Diabetic foot problems are a major health concern and are a common cause of hospitalization in India. There are approximately 60 million diabetics in India( second only to china), and almost 30% of them develop foot complications during their lifetime.

Most foot problems that people with diabetes face arise from two serious complications of the disease: nerve damage and poor circulation. The lack of feeling and poor blood flow can allow a small blister to progress to a serious infection in a matter of days. Chronic nerve damage (neuropathy) can cause dry and cracked skin, which provides an opportunity for bacteria to enter and cause infection.

The consequences can range from hospitalization for antibiotics to amputation of a toe or foot. For people with diabetes, careful, daily inspection of the feet is essential to overall health and the prevention of damaging foot problems.


  • Inspect your feet every day.
  • Look for puncture wounds, bruises, pressure areas, redness, warmth, blisters, ulcers, scratches, cuts, and nail problems.
  • Get someone to help you, or use a mirror if you are unable to do it alone. Inspecting for skin breakdown is crucial.
  • Look at and feel each foot for swelling. Swelling in one of the feet and not the other is an early sign that you may be experiencing early stages of Charcot (pronounced “sharko”) foot. This is a unique problem that can occur in people with diabetes. It can destroy the bones and joints.
  • Examine the bottoms of your feet and toes. Check the six major locations on the bottom of each foot:
    • The tip of the big toe
    • The base of the little toes
    • The base of the middle toes
    • The heel
    • The outside edge of the foot
    • Across the ball of the foot

For more information, visit Diabetes Centre

Shoe wear

Choose and wear your shoes carefully. A poor fitting shoe can cause an ulcer and lead to an infection.
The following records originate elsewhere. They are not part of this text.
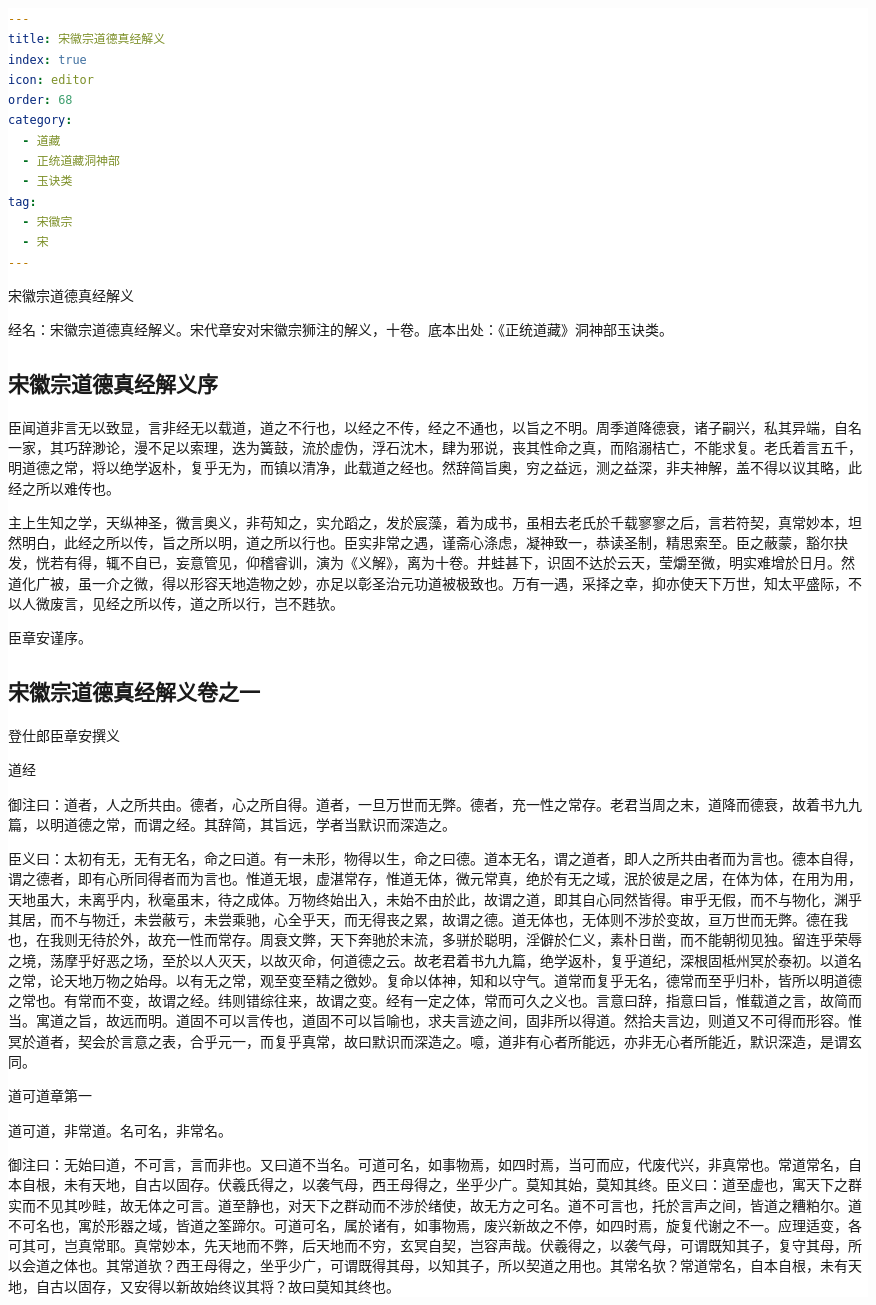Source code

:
 ```yaml
---
title: 宋徽宗道德真经解义
index: true
icon: editor
order: 68
category:
  - 道藏
  - 正统道藏洞神部
  - 玉诀类
tag:
  - 宋徽宗
  - 宋
---
```


宋徽宗道德真经解义  

经名：宋徽宗道德真经解义。宋代章安对宋徽宗狮注的解义，十卷。底本出处：《正统道藏》洞神部玉诀类。  

## 宋徽宗道德真经解义序  

臣闻道非言无以致显，言非经无以载道，道之不行也，以经之不传，经之不通也，以旨之不明。周季道降德衰，诸子嗣兴，私其异端，自名一家，其巧辞渺论，漫不足以索理，迭为簧鼓，流於虚伪，浮石沈木，肆为邪说，丧其性命之真，而陷溺桔亡，不能求复。老氏着言五千，明道德之常，将以绝学返朴，复乎无为，而镇以清净，此载道之经也。然辞简旨奥，穷之益远，测之益深，非夫神解，盖不得以议其略，此经之所以难传也。  

主上生知之学，天纵神圣，微言奥义，非苟知之，实允蹈之，发於宸藻，着为成书，虽相去老氏於千载寥寥之后，言若符契，真常妙本，坦然明白，此经之所以传，旨之所以明，道之所以行也。臣实非常之遇，谨斋心涤虑，凝神致一，恭读圣制，精思索至。臣之蔽蒙，豁尔抉发，恍若有得，辄不自已，妄意管见，仰稽睿训，演为《义解》，离为十卷。井蛙甚下，识固不达於云天，莹爝至微，明实难增於日月。然道化广被，虽一介之微，得以形容天地造物之妙，亦足以彰圣治元功道被极致也。万有一遇，采择之幸，抑亦使天下万世，知太平盛际，不以人微废言，见经之所以传，道之所以行，岂不韪欤。  

臣章安谨序。  

## 宋徽宗道德真经解义卷之一

登仕郎臣章安撰义  

道经  

御注曰：道者，人之所共由。德者，心之所自得。道者，一旦万世而无弊。德者，充一性之常存。老君当周之末，道降而德衰，故着书九九篇，以明道德之常，而谓之经。其辞简，其旨远，学者当默识而深造之。  

臣义曰：太初有无，无有无名，命之曰道。有一未形，物得以生，命之曰德。道本无名，谓之道者，即人之所共由者而为言也。德本自得，谓之德者，即有心所同得者而为言也。惟道无垠，虚湛常存，惟道无体，微元常真，绝於有无之域，泯於彼是之居，在体为体，在用为用，天地虽大，未离乎内，秋毫虽末，待之成体。万物终始出入，未始不由於此，故谓之道，即其自心同然皆得。审乎无假，而不与物化，渊乎其居，而不与物迁，未尝蔽亏，未尝乘驰，心全乎天，而无得丧之累，故谓之德。道无体也，无体则不涉於变故，亘万世而无弊。德在我也，在我则无待於外，故充一性而常存。周衰文弊，天下奔驰於末流，多骈於聪明，淫僻於仁义，素朴日凿，而不能朝彻见独。留连乎荣辱之境，荡摩乎好恶之场，至於以人灭天，以故灭命，何道德之云。故老君着书九九篇，绝学返朴，复乎道纪，深根固柢州冥於泰初。以道名之常，论天地万物之始母。以有无之常，观至变至精之徼妙。复命以体神，知和以守气。道常而复乎无名，德常而至乎归朴，皆所以明道德之常也。有常而不变，故谓之经。纬则错综往来，故谓之变。经有一定之体，常而可久之义也。言意曰辞，指意曰旨，惟载道之言，故简而当。寓道之旨，故远而明。道固不可以言传也，道固不可以旨喻也，求夫言迹之间，固非所以得道。然拾夫言边，则道又不可得而形容。惟冥於道者，契会於言意之表，合乎元一，而复乎真常，故曰默识而深造之。噫，道非有心者所能远，亦非无心者所能近，默识深造，是谓玄同。  

道可道章第一  

道可道，非常道。名可名，非常名。  

御注曰：无始曰道，不可言，言而非也。又曰道不当名。可道可名，如事物焉，如四时焉，当可而应，代废代兴，非真常也。常道常名，自本自根，未有天地，自古以固存。伏羲氏得之，以袭气母，西王母得之，坐乎少广。莫知其始，莫知其终。臣义曰：道至虚也，寓天下之群实而不见其吵畦，故无体之可言。道至静也，对天下之群动而不涉於绪使，故无方之可名。道不可言也，托於言声之间，皆道之糟粕尔。道不可名也，寓於形器之域，皆道之筌蹄尔。可道可名，属於诸有，如事物焉，废兴新故之不停，如四时焉，旋复代谢之不一。应理适变，各可其可，岂真常耶。真常妙本，先天地而不弊，后天地而不穷，玄冥自契，岂容声哉。伏羲得之，以袭气母，可谓既知其子，复守其母，所以会道之体也。其常道欤？西王母得之，坐乎少广，可谓既得其母，以知其子，所以契道之用也。其常名欤？常道常名，自本自根，未有天地，自古以固存，又安得以新故始终议其将？故曰莫知其终也。  
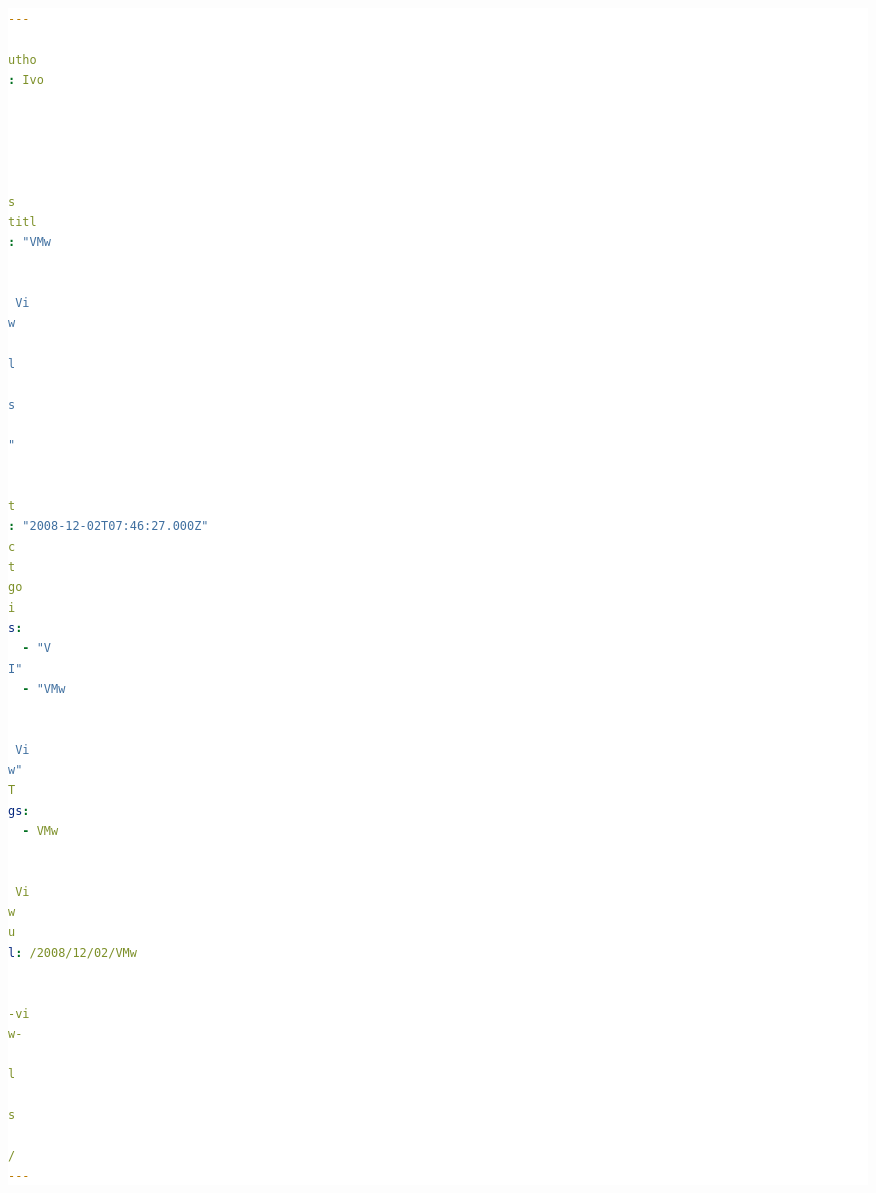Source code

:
```yaml
---

utho
: Ivo 





s
titl
: "VMw


 Vi
w 

l

s

"


t
: "2008-12-02T07:46:27.000Z"
c
t
go
i
s: 
  - "V
I"
  - "VMw


 Vi
w"
T
gs:
  - VMw


 Vi
w
u
l: /2008/12/02/VMw


-vi
w-

l

s

/
---
```
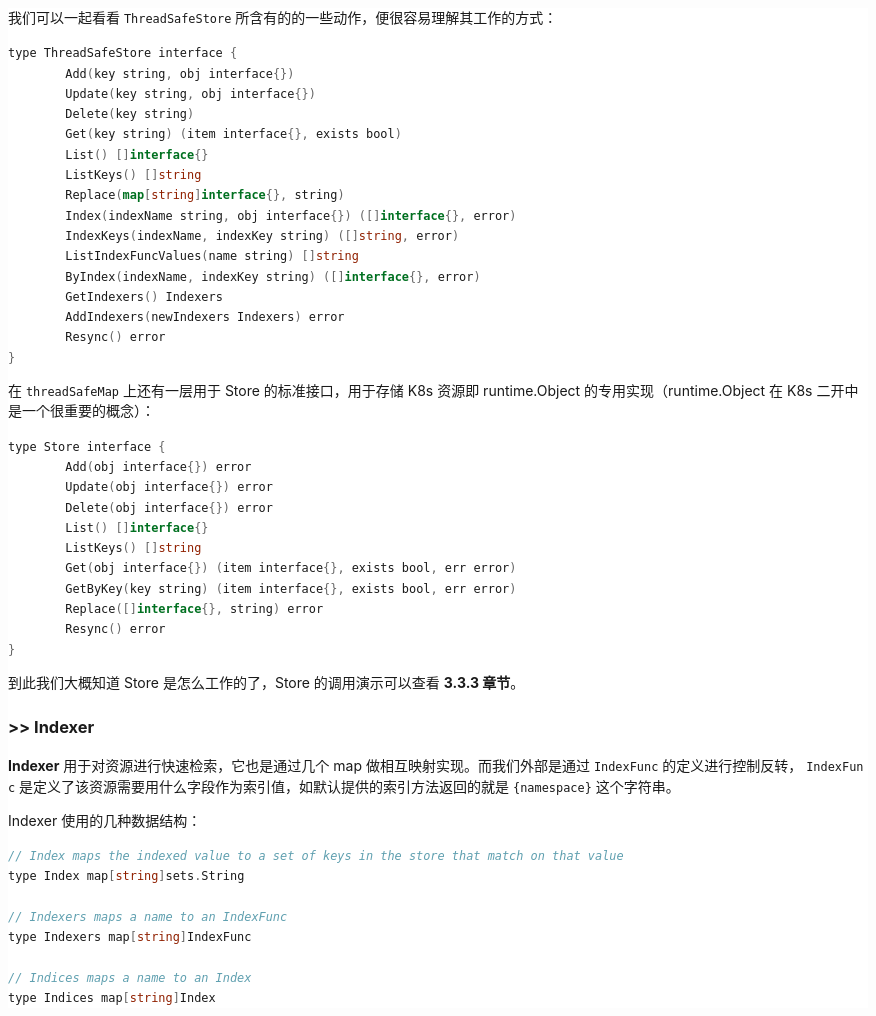我们可以一起看看 `ThreadSafeStore` 所含有的的一些动作，便很容易理解其工作的方式：

```go
type ThreadSafeStore interface {
        Add(key string, obj interface{})
        Update(key string, obj interface{})
        Delete(key string)
        Get(key string) (item interface{}, exists bool)
        List() []interface{}
        ListKeys() []string
        Replace(map[string]interface{}, string)
        Index(indexName string, obj interface{}) ([]interface{}, error)
        IndexKeys(indexName, indexKey string) ([]string, error)
        ListIndexFuncValues(name string) []string
        ByIndex(indexName, indexKey string) ([]interface{}, error)
        GetIndexers() Indexers
        AddIndexers(newIndexers Indexers) error
        Resync() error
}
```

在 `threadSafeMap` 上还有一层用于 Store 的标准接口，用于存储 K8s 资源即 runtime.Object 的专用实现（runtime.Object 在 K8s 二开中是一个很重要的概念）：

```go
type Store interface {
        Add(obj interface{}) error
        Update(obj interface{}) error
        Delete(obj interface{}) error
        List() []interface{}
        ListKeys() []string
        Get(obj interface{}) (item interface{}, exists bool, err error)
        GetByKey(key string) (item interface{}, exists bool, err error)
        Replace([]interface{}, string) error
        Resync() error
}
```

到此我们大概知道 Store 是怎么工作的了，Store 的调用演示可以查看 **3.3.3 章节**。

### **>> Indexer**

**Indexer** 用于对资源进行快速检索，它也是通过几个 map 做相互映射实现。而我们外部是通过 `IndexFunc` 的定义进行控制反转， `IndexFunc` 是定义了该资源需要用什么字段作为索引值，如默认提供的索引方法返回的就是 `{namespace}` 这个字符串。

Indexer 使用的几种数据结构：

```go
// Index maps the indexed value to a set of keys in the store that match on that value
type Index map[string]sets.String

// Indexers maps a name to an IndexFunc
type Indexers map[string]IndexFunc

// Indices maps a name to an Index
type Indices map[string]Index
```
  • Buy new shoes late in the day when your feet are larger. Buy shoes that are comfortable without a “breaking in” period.
  • Check how your shoe fits in width, length, back, bottom of heel, and sole. Have your feet measured every time you buy new shoes. Your foot will change shape over the years and you may not be the same shoe size you were 5 years ago.
  • Avoid pointed-toe styles and high heels. Try to get shoes made with leather upper material and deep toe boxes.
  • Wear new shoes for only 2 hours or less at a time. Do not wear the same pair every day.
  • Inspect the inside of each shoe before putting it on. Do not lace your shoes too tightly or loosely.
  • Avoid long walks without taking a break, removing your shoes and socks and checking for signs of pressure (redness) or ulcers.